Diagnose → patch maps each failure class to a concrete edit: ERC008 missing current-limit → insert a sized series resistor; rail out of tolerance → re-size the regulator block; DRC clearance → re-route or widen spacing. Each patch is a typed transform on the Design, snapshotted via the existing transaction-safe state (design_snapshot/rollback/commit).
Convergence is measured. The loop has a hard iteration cap and tracks whether the violation count is monotonically decreasing. Non-convergence escalates to a human with the decision log — it never loops forever or claims success on a partial fix.
No silent success. A passing run reports its scope (coverage_summary() already does this for ERC): N checks run, K known gaps — never an unqualified "passed."

4. Removing the KiCad dependency¶

KiCad is currently the external oracle. To make ZapTrace GUI- and EDA-independent as a runtime, the internal engines must be the authority:

Internal ERC (29 rules), DRC (16 rules), and the bundled SPICE gate are the primary verdict.
KiCad Oracle is reframed as an optional cross-check that produces a fidelity scorecard ("internal and KiCad agree within tolerance X"), not a required step. Its absence degrades evidence richness, not the ability to run.

5. Proving it: the benchmark harness¶

None of the above is creditable without measurement. A release-blocking benchmark (building on zaptrace/benchmark/corpus.py and the benchmarks/ specs) scores complete synthesized designs against fabricable reference projects:

Inputs: an intent and a contract (expected rails, interfaces, constraints).
Score: did synthesis produce a complete netlist? Did it pass internal ERC, DC + transient sim, and DRC without human edits? Does the BOM resolve to real, in-stock parts?
The harness runs in CI as a gate; a regression in synthesis, routing, or verification quality blocks the release.

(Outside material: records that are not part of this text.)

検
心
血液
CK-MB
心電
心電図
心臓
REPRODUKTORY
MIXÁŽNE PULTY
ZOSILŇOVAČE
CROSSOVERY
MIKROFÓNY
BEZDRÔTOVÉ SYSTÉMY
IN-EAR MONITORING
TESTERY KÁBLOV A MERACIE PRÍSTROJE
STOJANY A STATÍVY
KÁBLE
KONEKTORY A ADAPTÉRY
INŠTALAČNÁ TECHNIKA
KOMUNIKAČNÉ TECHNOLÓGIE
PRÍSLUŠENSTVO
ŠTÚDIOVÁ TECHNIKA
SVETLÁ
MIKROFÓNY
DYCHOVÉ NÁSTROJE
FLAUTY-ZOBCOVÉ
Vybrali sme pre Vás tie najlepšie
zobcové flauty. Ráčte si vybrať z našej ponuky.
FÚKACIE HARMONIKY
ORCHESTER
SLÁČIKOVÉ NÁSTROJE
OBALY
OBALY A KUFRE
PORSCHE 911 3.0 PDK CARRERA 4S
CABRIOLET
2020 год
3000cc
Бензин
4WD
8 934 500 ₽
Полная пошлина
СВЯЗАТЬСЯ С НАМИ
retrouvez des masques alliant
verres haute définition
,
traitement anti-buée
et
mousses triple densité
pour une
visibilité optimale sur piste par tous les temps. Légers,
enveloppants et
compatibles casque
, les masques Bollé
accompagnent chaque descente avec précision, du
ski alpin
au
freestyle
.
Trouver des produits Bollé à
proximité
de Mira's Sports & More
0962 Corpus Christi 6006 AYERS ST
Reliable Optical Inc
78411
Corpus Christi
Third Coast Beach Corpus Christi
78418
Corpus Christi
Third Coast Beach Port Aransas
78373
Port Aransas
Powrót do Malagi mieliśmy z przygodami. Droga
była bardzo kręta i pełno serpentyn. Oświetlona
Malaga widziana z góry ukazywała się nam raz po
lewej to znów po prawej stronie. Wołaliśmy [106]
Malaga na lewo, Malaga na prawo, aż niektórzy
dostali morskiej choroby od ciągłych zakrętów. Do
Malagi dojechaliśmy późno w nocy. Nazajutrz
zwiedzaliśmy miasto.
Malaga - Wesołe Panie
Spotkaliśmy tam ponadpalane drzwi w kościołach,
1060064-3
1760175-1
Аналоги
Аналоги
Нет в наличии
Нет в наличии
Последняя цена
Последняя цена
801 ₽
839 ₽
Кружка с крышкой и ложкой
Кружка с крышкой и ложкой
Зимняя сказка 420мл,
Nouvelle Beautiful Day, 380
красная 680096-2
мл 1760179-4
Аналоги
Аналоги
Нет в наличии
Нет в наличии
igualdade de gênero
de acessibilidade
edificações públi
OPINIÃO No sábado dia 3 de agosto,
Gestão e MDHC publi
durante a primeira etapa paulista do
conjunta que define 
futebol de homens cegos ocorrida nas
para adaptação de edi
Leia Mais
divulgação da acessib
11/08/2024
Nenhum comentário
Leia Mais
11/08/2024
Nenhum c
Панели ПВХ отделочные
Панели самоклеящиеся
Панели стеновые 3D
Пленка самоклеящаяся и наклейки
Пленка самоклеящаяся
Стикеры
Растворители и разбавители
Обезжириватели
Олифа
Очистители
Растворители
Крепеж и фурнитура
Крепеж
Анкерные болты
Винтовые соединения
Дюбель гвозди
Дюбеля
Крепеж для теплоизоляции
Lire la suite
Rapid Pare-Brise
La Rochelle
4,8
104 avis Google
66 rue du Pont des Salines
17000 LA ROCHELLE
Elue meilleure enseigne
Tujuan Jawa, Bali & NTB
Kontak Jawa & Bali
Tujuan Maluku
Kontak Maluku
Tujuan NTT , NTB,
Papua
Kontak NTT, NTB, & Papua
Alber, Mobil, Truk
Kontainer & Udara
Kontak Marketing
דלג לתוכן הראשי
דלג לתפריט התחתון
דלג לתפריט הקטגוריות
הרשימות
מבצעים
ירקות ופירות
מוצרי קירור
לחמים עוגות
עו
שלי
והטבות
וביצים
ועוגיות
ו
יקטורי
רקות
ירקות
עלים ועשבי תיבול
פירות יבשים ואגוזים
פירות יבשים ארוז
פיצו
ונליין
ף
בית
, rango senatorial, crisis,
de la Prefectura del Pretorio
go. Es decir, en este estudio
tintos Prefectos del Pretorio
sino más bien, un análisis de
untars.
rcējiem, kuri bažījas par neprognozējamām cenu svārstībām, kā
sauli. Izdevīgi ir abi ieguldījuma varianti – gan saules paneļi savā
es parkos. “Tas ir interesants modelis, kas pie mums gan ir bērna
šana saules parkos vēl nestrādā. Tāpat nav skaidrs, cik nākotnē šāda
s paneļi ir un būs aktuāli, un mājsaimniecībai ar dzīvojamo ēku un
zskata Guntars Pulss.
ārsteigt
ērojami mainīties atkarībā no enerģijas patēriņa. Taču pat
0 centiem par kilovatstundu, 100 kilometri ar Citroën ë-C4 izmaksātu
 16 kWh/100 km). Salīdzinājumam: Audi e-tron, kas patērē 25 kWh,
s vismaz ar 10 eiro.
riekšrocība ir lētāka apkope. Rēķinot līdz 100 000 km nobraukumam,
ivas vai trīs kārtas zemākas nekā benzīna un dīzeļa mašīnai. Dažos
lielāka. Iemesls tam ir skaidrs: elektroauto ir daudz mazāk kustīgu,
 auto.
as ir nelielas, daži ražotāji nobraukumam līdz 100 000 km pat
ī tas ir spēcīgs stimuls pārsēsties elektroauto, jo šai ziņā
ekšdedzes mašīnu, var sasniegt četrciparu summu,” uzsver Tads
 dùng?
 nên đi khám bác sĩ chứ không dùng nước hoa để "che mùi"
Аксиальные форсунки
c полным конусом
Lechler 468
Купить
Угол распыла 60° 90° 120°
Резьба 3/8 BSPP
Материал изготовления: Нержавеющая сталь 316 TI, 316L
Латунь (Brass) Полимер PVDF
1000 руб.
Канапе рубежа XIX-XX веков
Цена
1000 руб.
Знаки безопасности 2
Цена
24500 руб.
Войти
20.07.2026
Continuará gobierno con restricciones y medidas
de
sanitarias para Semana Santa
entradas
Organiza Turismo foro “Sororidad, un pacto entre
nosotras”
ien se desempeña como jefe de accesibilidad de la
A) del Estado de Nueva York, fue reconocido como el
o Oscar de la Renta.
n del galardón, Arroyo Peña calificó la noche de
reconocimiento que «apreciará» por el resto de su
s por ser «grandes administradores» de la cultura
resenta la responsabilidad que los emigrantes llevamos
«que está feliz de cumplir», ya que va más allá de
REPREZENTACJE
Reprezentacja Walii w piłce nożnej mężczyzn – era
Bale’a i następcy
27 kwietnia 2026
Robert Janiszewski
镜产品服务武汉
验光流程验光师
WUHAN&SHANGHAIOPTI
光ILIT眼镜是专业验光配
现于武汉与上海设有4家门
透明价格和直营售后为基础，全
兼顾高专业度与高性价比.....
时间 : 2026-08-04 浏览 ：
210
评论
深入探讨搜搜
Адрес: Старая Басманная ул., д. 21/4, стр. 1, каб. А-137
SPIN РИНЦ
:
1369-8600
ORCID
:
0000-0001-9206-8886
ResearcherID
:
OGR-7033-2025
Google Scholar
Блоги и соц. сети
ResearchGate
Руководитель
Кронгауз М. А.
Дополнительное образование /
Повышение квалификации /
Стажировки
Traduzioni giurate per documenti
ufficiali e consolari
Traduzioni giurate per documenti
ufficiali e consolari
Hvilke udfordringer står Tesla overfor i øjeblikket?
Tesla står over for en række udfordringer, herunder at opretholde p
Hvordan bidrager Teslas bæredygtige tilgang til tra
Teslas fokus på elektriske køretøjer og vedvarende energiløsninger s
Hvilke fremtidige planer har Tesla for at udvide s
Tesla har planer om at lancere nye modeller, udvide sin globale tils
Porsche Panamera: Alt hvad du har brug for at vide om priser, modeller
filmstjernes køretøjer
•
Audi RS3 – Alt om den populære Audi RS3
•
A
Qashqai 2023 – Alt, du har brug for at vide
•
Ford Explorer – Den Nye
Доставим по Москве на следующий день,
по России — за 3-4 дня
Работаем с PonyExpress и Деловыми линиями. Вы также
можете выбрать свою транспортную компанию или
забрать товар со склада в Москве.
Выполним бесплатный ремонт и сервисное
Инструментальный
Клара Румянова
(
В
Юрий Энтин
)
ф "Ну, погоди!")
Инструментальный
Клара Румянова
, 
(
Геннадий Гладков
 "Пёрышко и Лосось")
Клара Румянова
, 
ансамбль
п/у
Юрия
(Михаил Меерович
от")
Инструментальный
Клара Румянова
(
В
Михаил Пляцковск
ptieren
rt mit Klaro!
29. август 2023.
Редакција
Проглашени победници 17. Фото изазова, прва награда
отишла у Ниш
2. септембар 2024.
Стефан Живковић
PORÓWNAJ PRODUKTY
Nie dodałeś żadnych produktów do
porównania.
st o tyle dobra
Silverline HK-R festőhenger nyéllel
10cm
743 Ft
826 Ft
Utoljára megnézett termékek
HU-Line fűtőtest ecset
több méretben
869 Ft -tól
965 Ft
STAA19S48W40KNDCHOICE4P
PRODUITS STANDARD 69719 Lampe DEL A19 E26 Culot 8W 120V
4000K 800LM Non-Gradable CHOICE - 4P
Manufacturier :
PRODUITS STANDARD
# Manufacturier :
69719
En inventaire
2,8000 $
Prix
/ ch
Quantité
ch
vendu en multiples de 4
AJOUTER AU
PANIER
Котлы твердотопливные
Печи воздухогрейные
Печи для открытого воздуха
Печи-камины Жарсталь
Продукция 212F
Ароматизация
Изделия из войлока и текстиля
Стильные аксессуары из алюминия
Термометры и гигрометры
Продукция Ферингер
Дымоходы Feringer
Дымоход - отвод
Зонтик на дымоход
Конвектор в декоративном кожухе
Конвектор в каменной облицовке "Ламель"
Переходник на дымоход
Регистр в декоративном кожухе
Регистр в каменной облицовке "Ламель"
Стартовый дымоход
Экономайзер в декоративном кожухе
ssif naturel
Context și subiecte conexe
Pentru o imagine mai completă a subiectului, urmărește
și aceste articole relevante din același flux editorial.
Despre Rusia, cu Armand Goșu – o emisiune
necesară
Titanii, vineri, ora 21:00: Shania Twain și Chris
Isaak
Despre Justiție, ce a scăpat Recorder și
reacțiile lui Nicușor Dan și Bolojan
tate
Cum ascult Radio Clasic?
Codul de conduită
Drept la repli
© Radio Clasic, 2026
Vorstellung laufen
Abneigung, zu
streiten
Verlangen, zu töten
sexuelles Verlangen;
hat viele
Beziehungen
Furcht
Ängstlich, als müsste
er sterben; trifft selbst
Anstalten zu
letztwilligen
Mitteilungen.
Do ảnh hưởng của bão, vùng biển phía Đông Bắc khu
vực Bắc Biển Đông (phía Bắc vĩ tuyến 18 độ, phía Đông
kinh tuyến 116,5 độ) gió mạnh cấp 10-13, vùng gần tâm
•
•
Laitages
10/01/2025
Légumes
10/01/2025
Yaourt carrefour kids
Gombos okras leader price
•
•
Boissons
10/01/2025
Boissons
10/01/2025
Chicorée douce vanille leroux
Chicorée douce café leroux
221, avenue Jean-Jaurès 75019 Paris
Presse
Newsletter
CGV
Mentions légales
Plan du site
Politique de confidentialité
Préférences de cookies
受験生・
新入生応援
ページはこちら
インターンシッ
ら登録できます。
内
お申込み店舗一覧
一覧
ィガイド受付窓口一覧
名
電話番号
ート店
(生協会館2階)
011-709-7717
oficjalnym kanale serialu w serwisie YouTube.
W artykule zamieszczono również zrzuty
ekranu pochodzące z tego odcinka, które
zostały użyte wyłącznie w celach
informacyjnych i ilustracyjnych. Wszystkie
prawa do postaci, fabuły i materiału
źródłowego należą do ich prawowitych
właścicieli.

This is what turns "flawless" from a claim into a number.

Sequencing¶

Block contracts + architecture planner generalization (composition).
Bundled simulator + device models + DC/transient gate.
Convergent correction loop wiring the two together.
Benchmark harness to lock in quality, then routing fidelity (M2).

Each step is independently shippable and independently verifiable, consistent with the verification-first principle: never add autonomy faster than the evidence that can check it.